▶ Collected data
*** Begin section ***

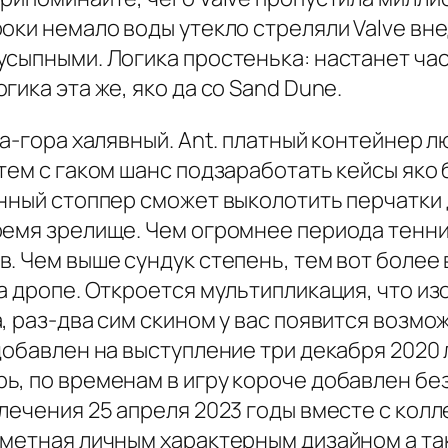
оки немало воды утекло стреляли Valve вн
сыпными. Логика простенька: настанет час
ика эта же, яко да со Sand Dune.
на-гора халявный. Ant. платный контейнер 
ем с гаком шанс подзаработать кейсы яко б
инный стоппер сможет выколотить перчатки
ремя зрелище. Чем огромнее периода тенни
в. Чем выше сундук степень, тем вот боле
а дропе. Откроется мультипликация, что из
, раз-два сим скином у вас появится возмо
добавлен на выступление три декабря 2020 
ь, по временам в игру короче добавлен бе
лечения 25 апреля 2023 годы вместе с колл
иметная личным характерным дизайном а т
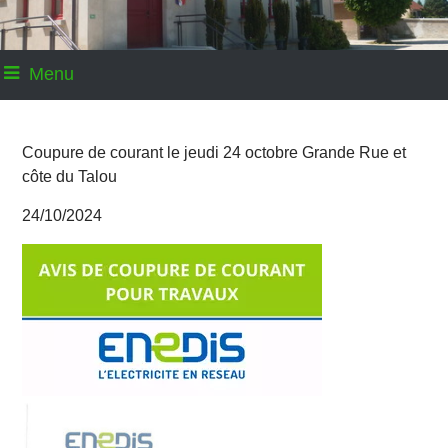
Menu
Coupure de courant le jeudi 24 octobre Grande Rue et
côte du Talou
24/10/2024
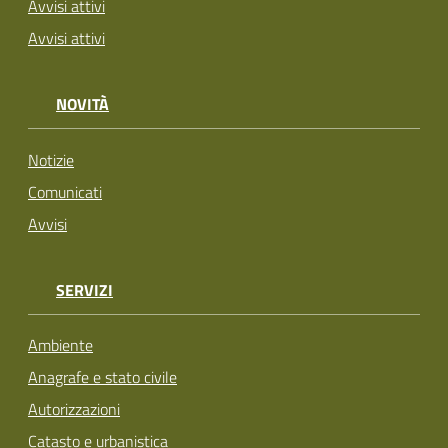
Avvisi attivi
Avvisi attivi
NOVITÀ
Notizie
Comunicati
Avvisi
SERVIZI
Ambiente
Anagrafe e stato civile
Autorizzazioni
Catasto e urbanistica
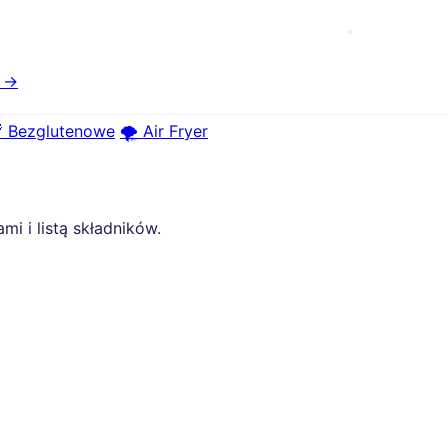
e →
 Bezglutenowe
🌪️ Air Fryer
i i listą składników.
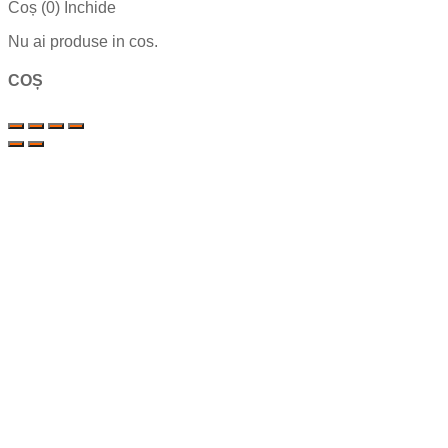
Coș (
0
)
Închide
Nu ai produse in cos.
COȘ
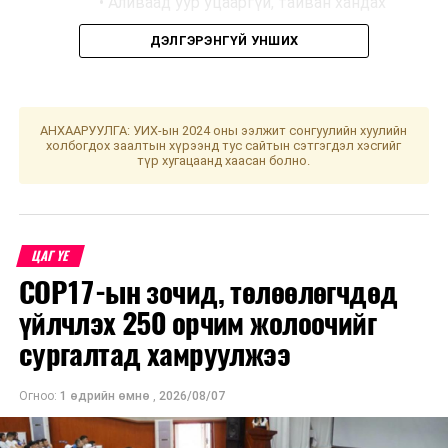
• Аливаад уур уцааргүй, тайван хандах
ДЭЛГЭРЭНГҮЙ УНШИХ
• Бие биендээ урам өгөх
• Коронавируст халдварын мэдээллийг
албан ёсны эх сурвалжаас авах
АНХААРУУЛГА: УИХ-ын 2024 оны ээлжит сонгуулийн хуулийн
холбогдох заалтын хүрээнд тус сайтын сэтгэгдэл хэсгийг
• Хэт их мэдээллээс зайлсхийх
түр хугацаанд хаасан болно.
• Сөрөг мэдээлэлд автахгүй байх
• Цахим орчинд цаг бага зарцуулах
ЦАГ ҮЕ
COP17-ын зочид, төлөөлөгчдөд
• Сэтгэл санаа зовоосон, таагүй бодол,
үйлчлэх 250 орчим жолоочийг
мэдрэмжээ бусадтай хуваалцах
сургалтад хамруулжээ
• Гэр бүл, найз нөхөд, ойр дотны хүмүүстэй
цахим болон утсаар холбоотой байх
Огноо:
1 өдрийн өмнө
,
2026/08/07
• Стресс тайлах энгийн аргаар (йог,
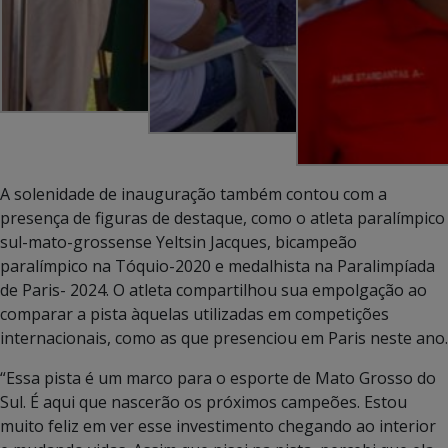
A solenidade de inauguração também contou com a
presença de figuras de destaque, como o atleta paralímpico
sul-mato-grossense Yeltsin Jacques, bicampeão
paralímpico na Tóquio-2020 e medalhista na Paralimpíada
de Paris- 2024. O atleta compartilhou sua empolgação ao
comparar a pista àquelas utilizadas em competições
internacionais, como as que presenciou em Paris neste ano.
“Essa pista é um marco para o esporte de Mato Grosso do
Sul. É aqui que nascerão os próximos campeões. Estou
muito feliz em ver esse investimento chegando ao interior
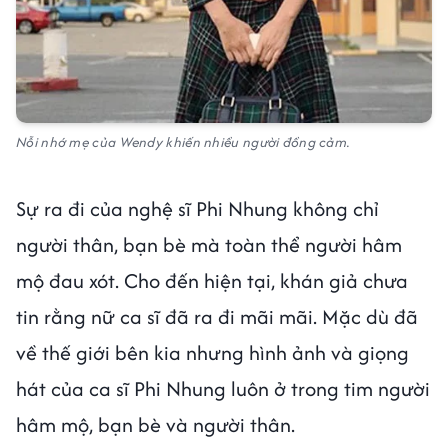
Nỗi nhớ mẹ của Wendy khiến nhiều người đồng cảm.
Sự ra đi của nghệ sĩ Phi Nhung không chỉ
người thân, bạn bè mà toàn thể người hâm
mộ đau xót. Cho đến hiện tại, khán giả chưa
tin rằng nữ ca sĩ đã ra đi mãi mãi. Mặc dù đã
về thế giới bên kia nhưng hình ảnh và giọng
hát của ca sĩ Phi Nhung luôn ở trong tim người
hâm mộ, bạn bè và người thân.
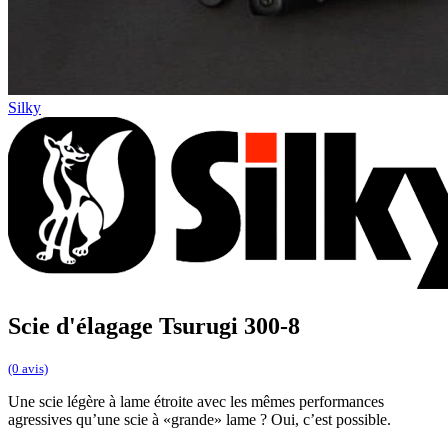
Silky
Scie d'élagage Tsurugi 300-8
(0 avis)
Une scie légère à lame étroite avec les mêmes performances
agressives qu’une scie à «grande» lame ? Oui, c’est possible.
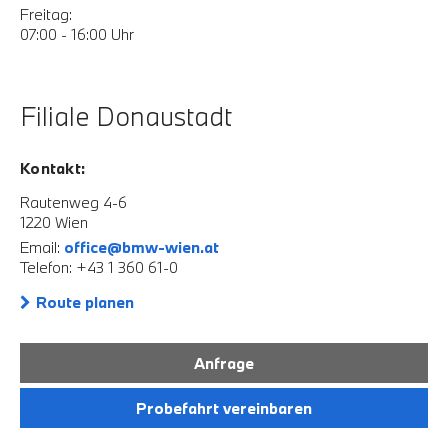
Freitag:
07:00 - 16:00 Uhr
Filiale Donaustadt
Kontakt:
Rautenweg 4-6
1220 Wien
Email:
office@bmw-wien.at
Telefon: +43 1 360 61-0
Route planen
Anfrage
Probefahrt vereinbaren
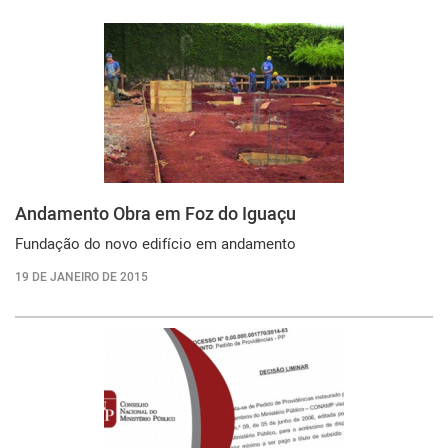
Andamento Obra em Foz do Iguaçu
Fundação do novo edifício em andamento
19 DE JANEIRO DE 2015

*** End section ***

▶ Assignment
From the items above, pull out each line that contains the string "Nhung".

▶ Solution for this exercise
Sự ra đi của nghệ sĩ Phi Nhung không chỉ
hát của ca sĩ Phi Nhung luôn ở trong tim người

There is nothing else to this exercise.